AdFraud'07

Competition and Fraud in Online Advertising Markets

Speaker: Bob Mungamuru, Stanford University and Stephen Weis, Google, Inc.

Title: Competition and Fraud in Online Advertising Markets

Abstract:
Advertising fraud, particularly click fraud, is a growing concern to the online advertising industry. Unlike many online security threats, ad fraud is primarily motivated by financial gain. Successfully committing ad fraud yields direct monetary gains for attackers at the expense of the victims. Thus, it is natural to consider online ad fraud in an economic context.

The online advertising market can be modeled as a dynamic game between three classes of players: publishers, advertisers, and ad networks. Publishers produce content that draws traffic and sell advertising space to advertisers. Ad networks act as intermediaries who connect publishers and advertisers. In practice, there are many publishers, many advertisers, and relatively few ad networks. Often a single organization may play two roles in the system, for instance, being both a publisher and advertiser or being both a publisher and ad network.

A complete specification of the player types, action spaces, and signals in this dynamic game can quickly become intractable. A publisher's type includes, among other things, the volume of traffic they receive, the quality of their content, and their user demographics and interests. Advertiser types are differentiated by their budget, the value of traffic they receive through ads, the quality of their campaign, and their relevance to particular demographics. Ad networks will differ in their ability to detect ad fraud, as well as the quality and relevance of their ad serving mechanisms.

The players' action spaces can also be of high dimensionality. Publishers may choose to commit fraud by engaging in click inflation, must decide how to allocate both legitimate and fraudulent traffic to competing ad networks, and may choose the amount of resources to invest in developing content or improving their site. Advertisers must decide how to allocate their budget across competing ad networks and may choose to defraud rivals through impression spam and competitive clicking. Ad networks must decide how much revenue to offer each publisher, how to filter fraudulent ad impressions and click-throughs, and which mechanism to use to sell ads, e.g. which type of auction. Modeling keyword-based advertising adds a further layer of complexity.

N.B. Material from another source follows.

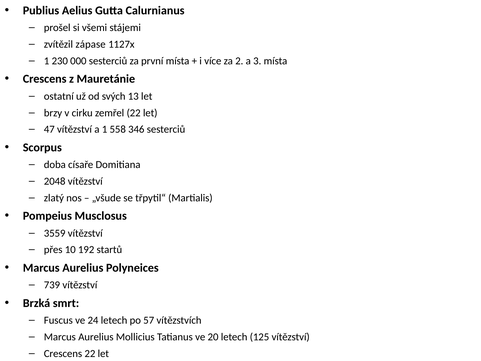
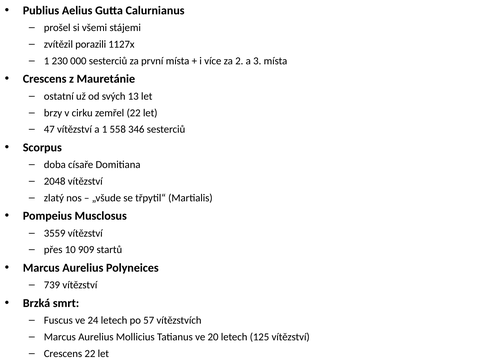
zápase: zápase -> porazili
192: 192 -> 909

In our work, we first pose the ad fraud problem in detail. We then make a sequence of simplifications, leading to a tractable model that isolates the strategic interactions between competing ad networks. In particular, each ad network makes a single decision per period - how "aggressively" to filter for ad fraud. If an ad network filters more aggressively, advertisers realize a higher return on their investment, but the publishers and the ad network incur a higher false positive rate. Conversely, if an ad network filters less aggressively, the publishers and the ad network see a short term gain, but advertisers realize lower returns. The publishers and advertisers are assumed to observe the past history and play their best responses. We characterize the equilibria of this game, study convergence properties, and discuss the effect of reputation.